The upsurge and persistence of drug resistant strains of Mycobacterium tuberculosis (Mtb) is an important limitant to the battery of drugs available for the elimination of tuberculosis (TB). To avoid future scarcity of antibiotics against Mtb, it is important to discover new effective anti-mycobacterial agents. In this study, we present data from a series of experiments to determine in vitro and in vivo anti-mycobacterial activity of a library of epidioxy-sterol analogs. We test 15 compounds for their ability to reduce the viability of Mtb.

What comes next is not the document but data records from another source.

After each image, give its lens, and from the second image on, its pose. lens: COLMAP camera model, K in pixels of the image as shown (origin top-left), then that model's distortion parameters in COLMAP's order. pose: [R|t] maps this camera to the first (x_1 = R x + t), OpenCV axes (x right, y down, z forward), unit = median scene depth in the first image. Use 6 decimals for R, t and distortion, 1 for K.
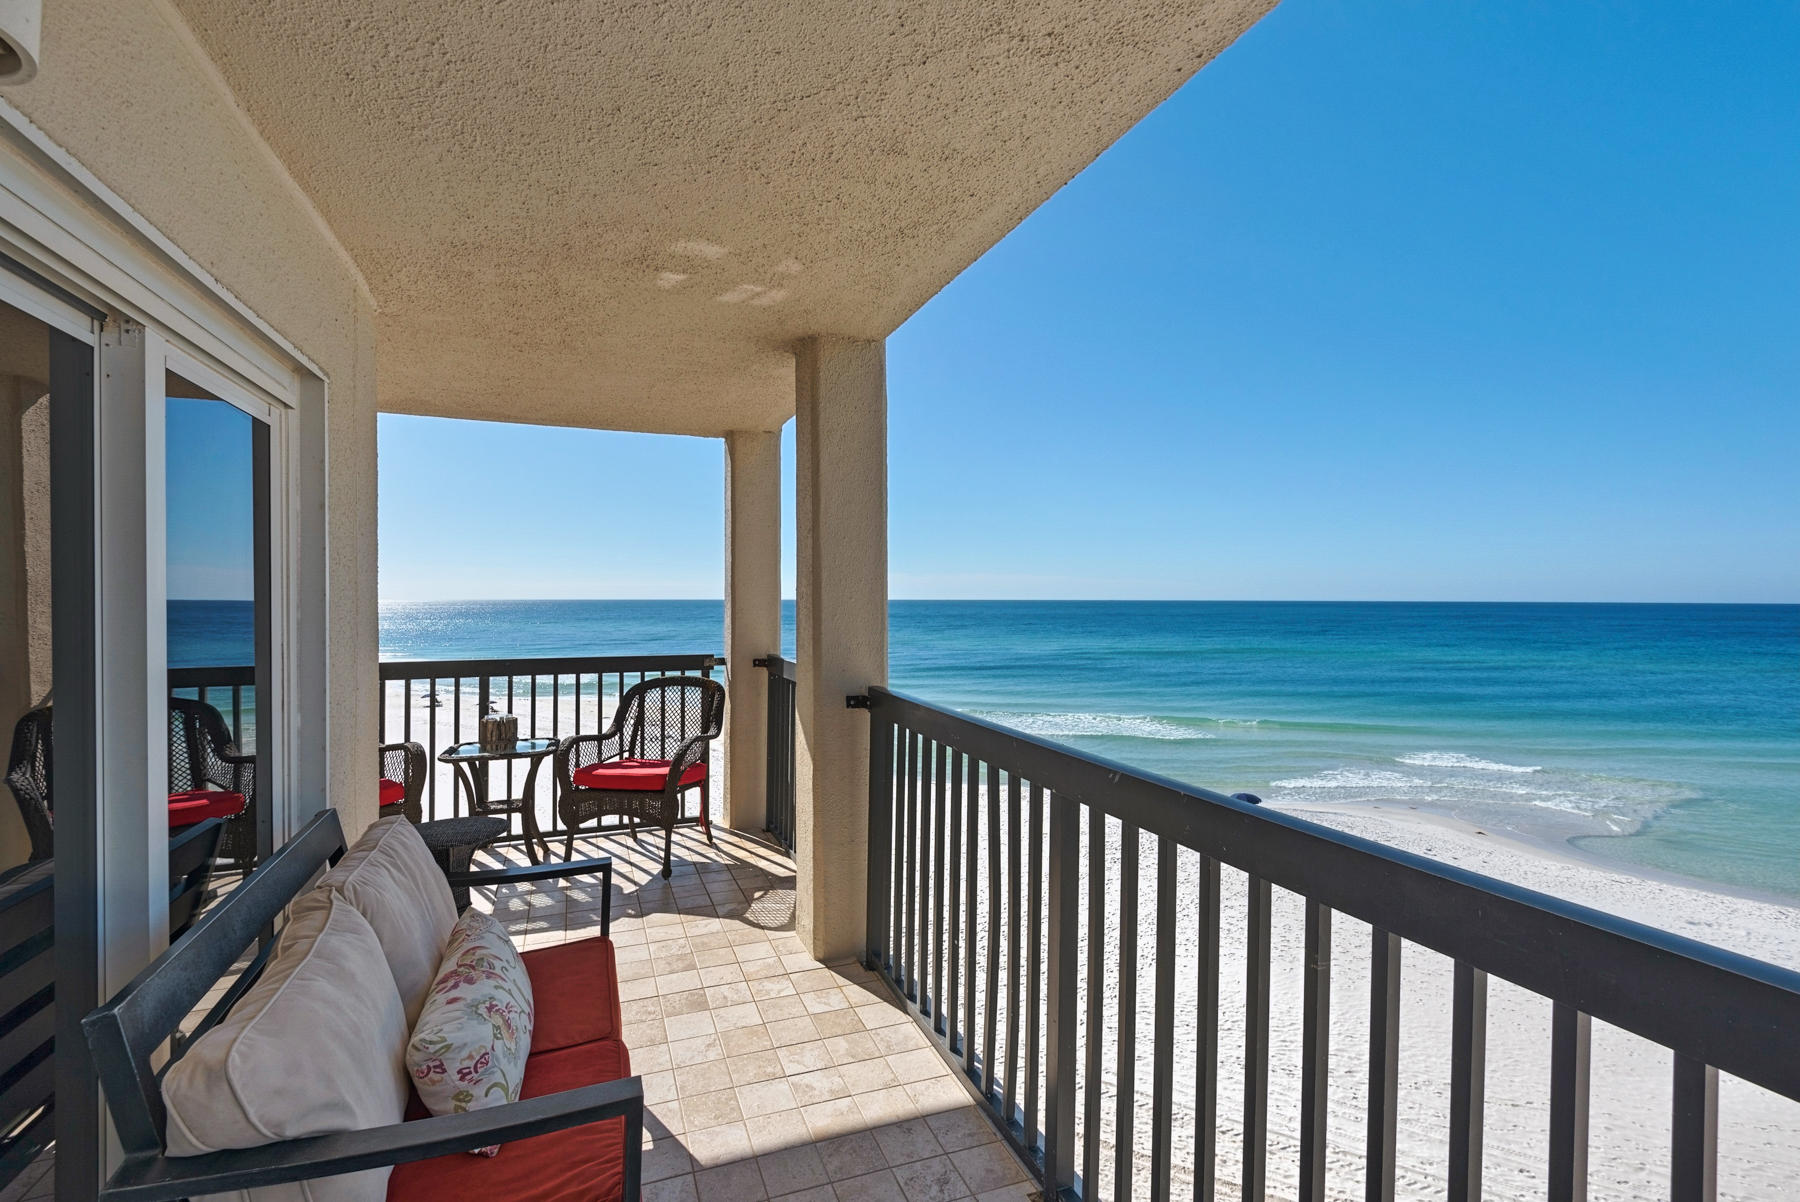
lens RADIAL K [[799.5, 0, 908.6], [0, 799.5, 619.4], [0, 0, 1]] dist [0.001640, 0.000241]
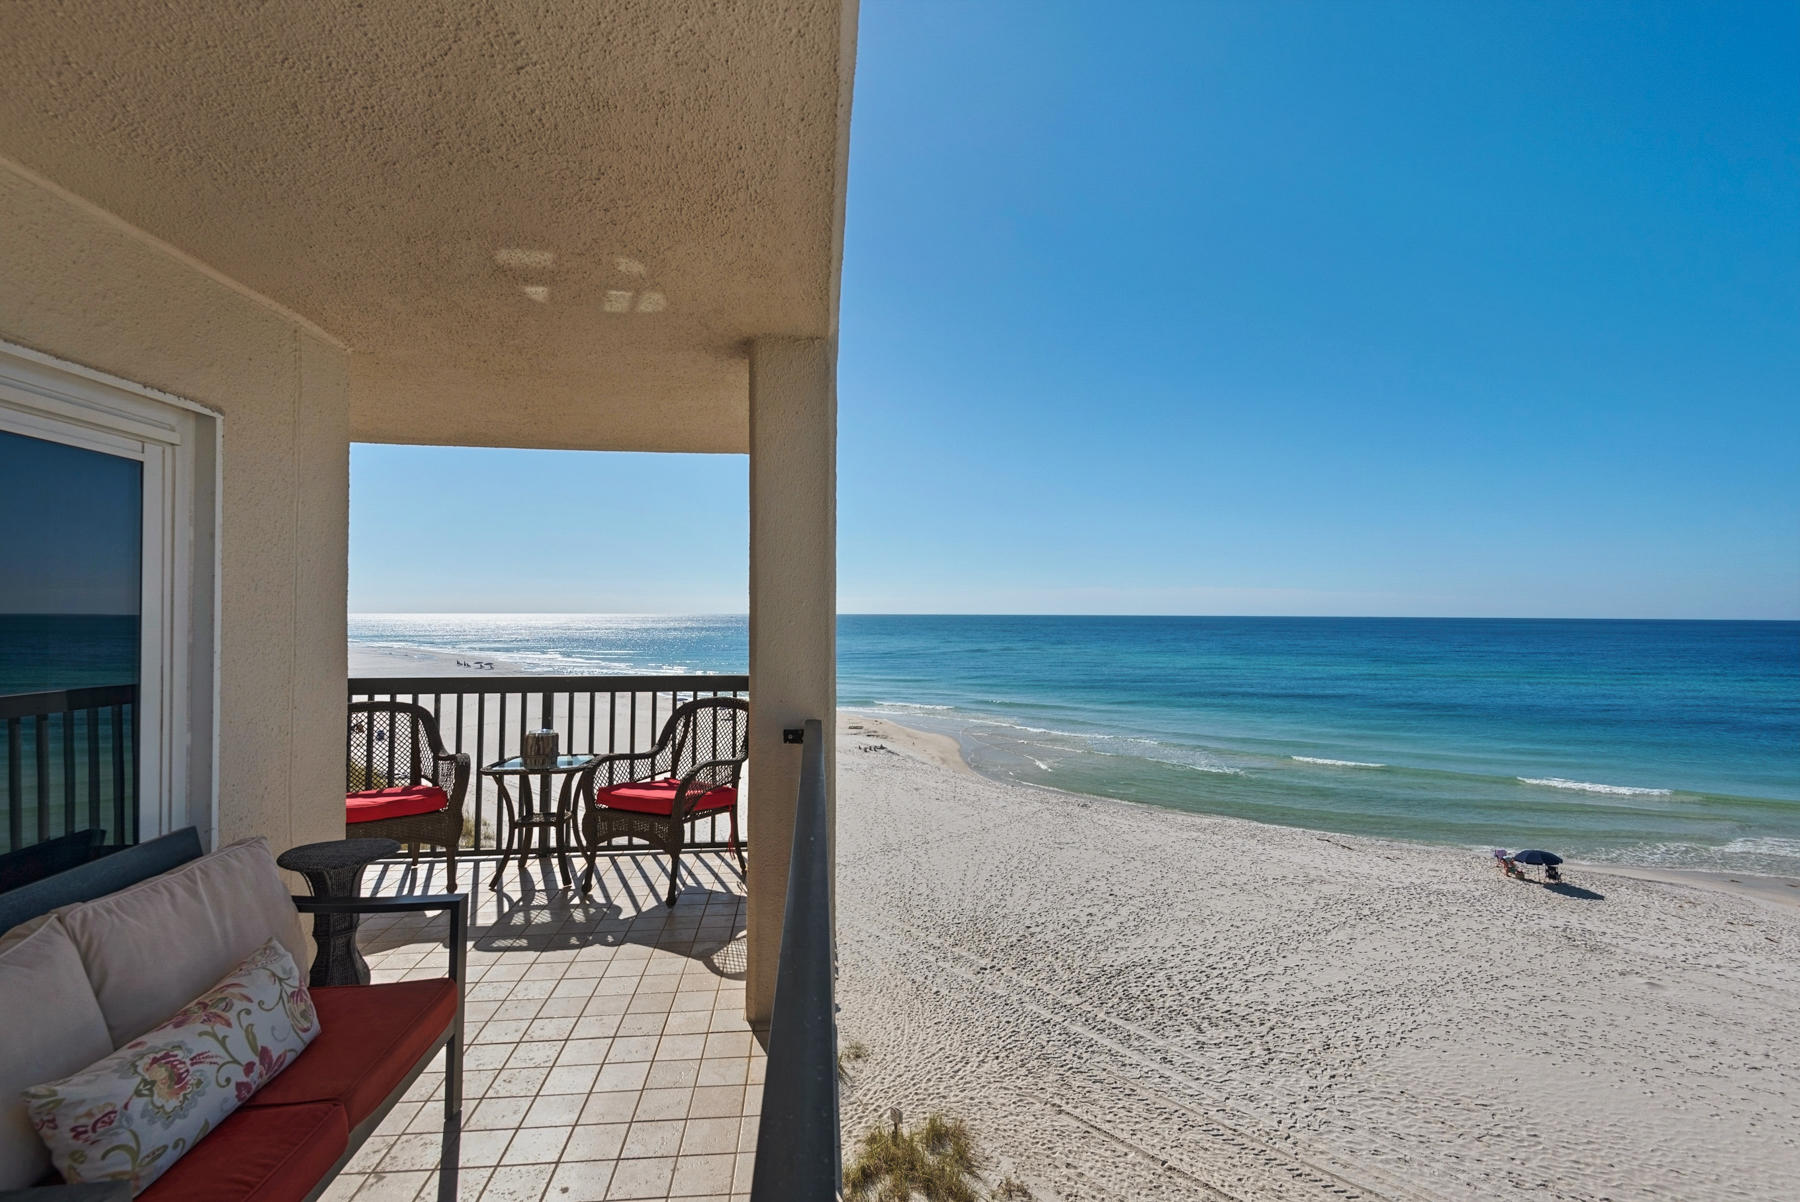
lens RADIAL K [[805.8, 0, 889.1], [0, 805.8, 616.4], [0, 0, 1]] dist [0.001819, 0.000387]
pose [[0.960248, 0.000498, -0.279146, 0.214473], [-0.006540, 0.999764, -0.020713, -0.010664], [0.279070, 0.021715, 0.960025, 0.111966]]
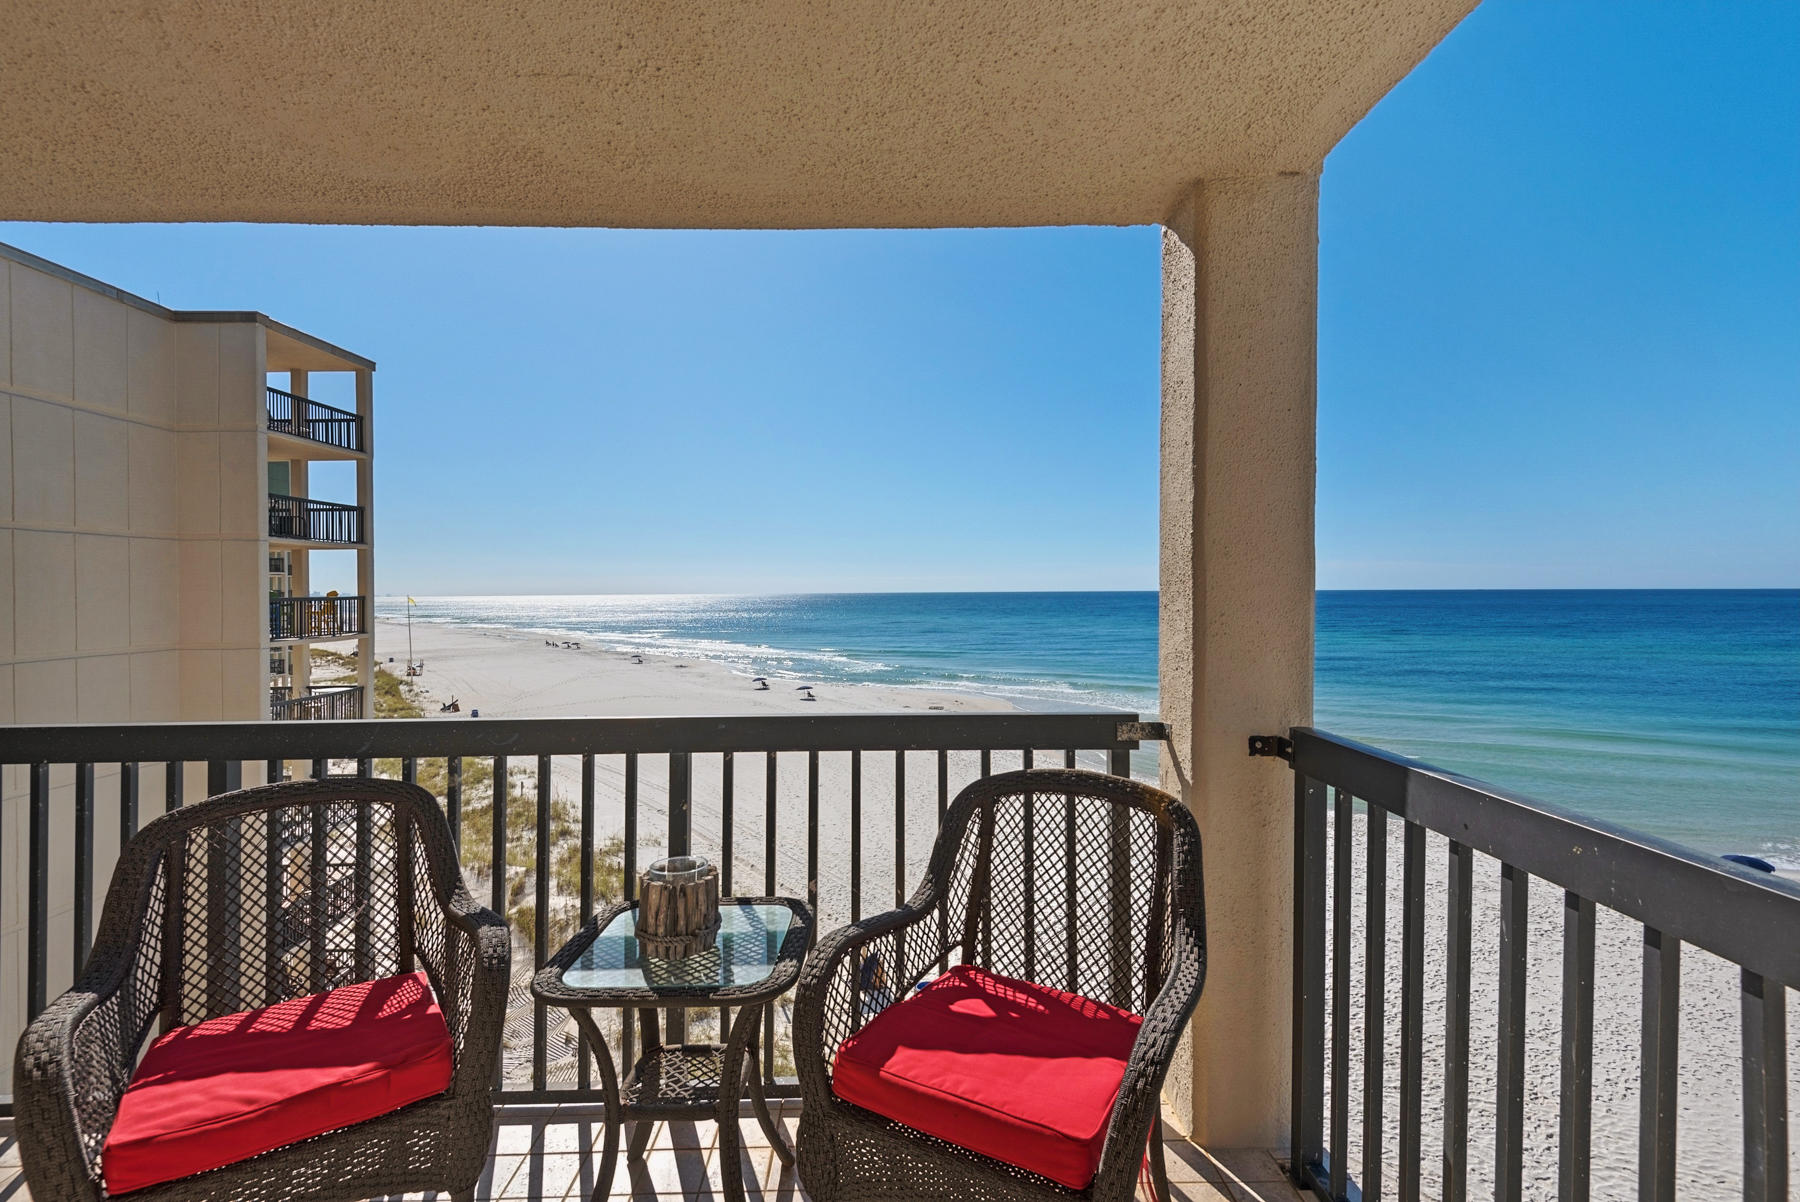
lens RADIAL K [[819.9, 0, 900.0], [0, 819.9, 601.0], [0, 0, 1]] dist [0.002013, 0.001145]
pose [[0.933842, -0.005903, -0.357637, -0.240267], [0.001843, 0.999930, -0.011694, -0.018041], [0.357681, 0.010261, 0.933788, 0.621603]]
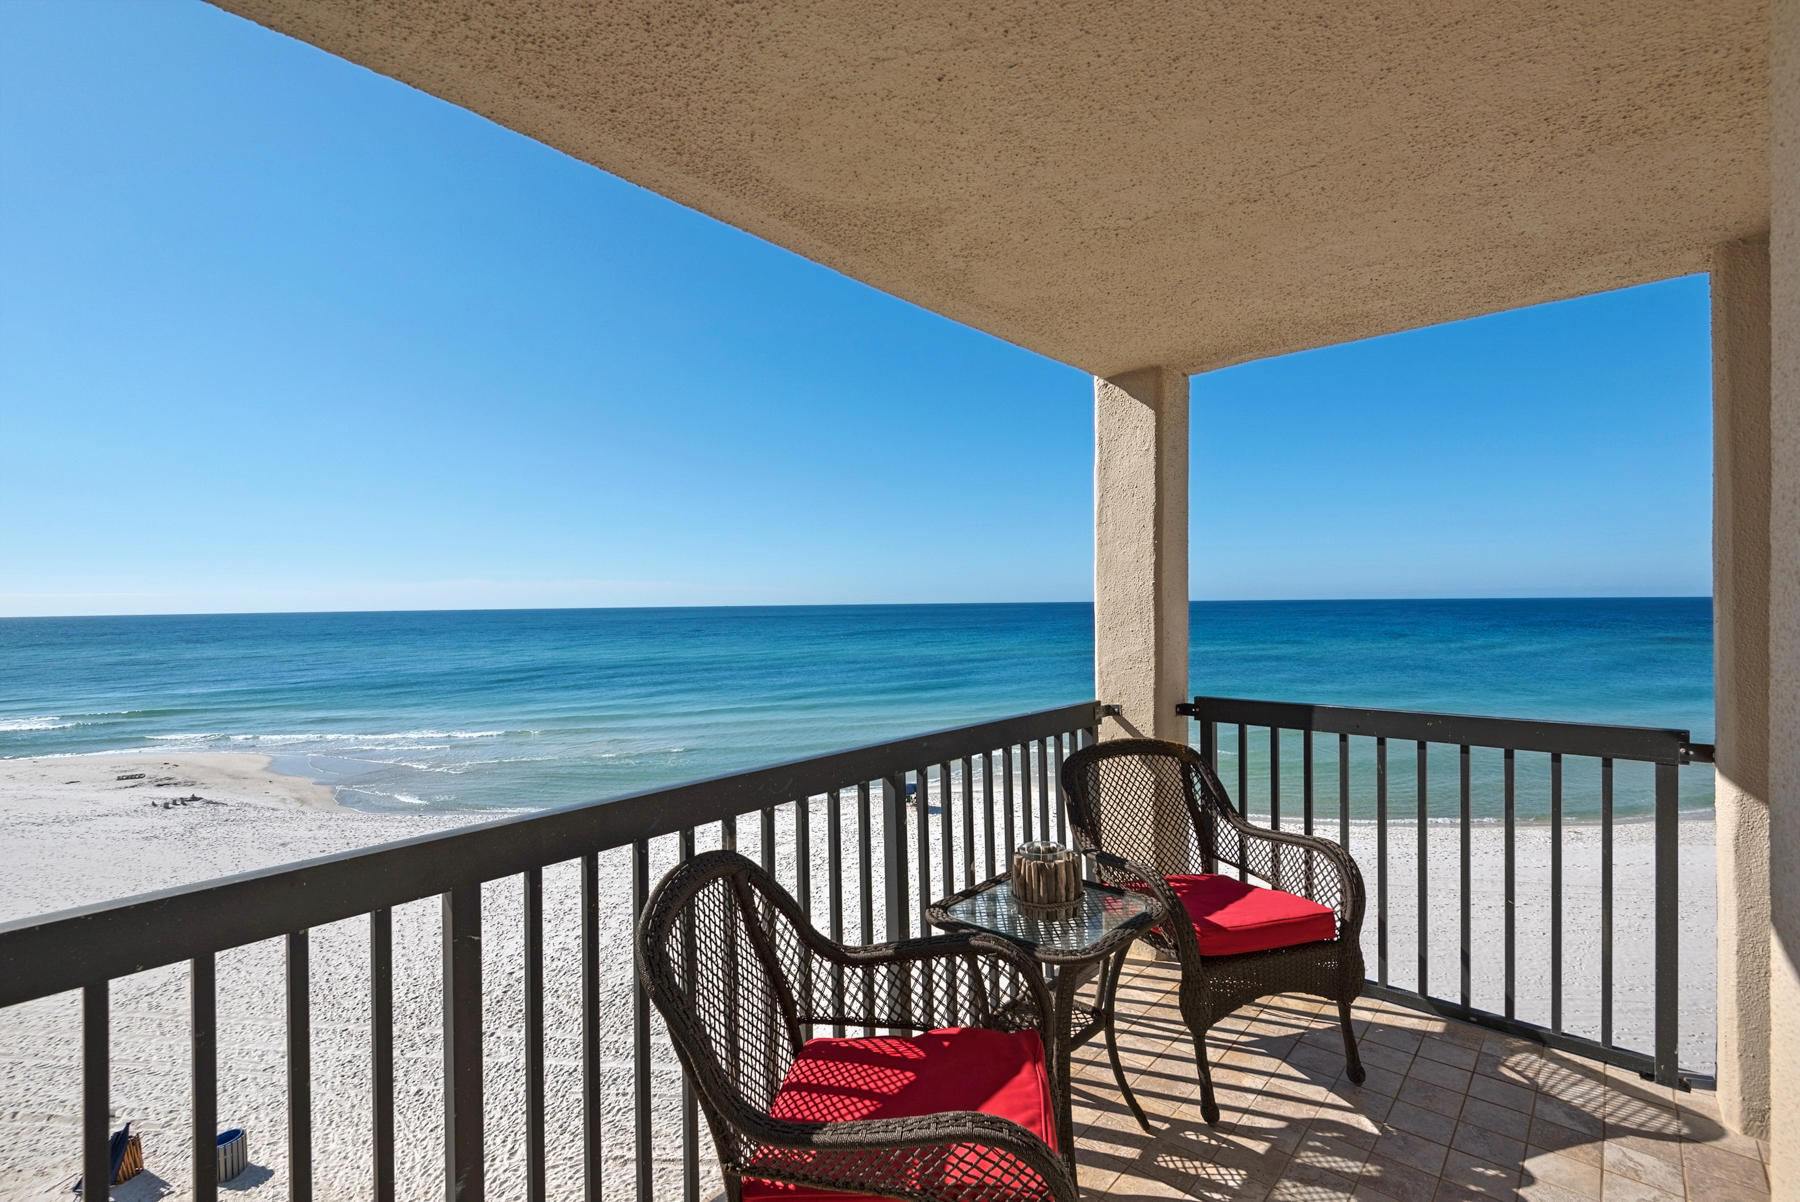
lens RADIAL K [[805.8, 0, 889.1], [0, 805.8, 616.4], [0, 0, 1]] dist [0.001819, 0.000387]
pose [[0.895961, -0.024851, 0.443437, -0.812477], [0.030186, 0.999532, -0.004975, -0.034797], [-0.443105, 0.017843, 0.896292, 0.554557]]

We found that one compound called T5 epidioxy-sterol-ANB display significant potency against Mtb in vitro specifically inside macrophages but without effectivity in axenic cultures. A viability assay confirms that this T5 compound is less toxic for macrophages in vitro as compared to the current Mtb drug Rifampicin at higher concentrations. We use a transcriptomic analysis of Mtb inside macrophages after T5 epidioxy-sterol-ANB treatment, and we found a significant down-regulation of enzymes involved in the cholesterol and folic acid pathways. In vivo, significant differences were found in the lungs and spleen CFUs of Mtb infected mice treated with the T5 epidioxy-sterol-ANB as compared with the untreated control group, which provides additional evidence of the effectivity of the T5 compound. Altogether these results confirm the potential of this T5 epidioxy-sterol-ANB compound against Mtb.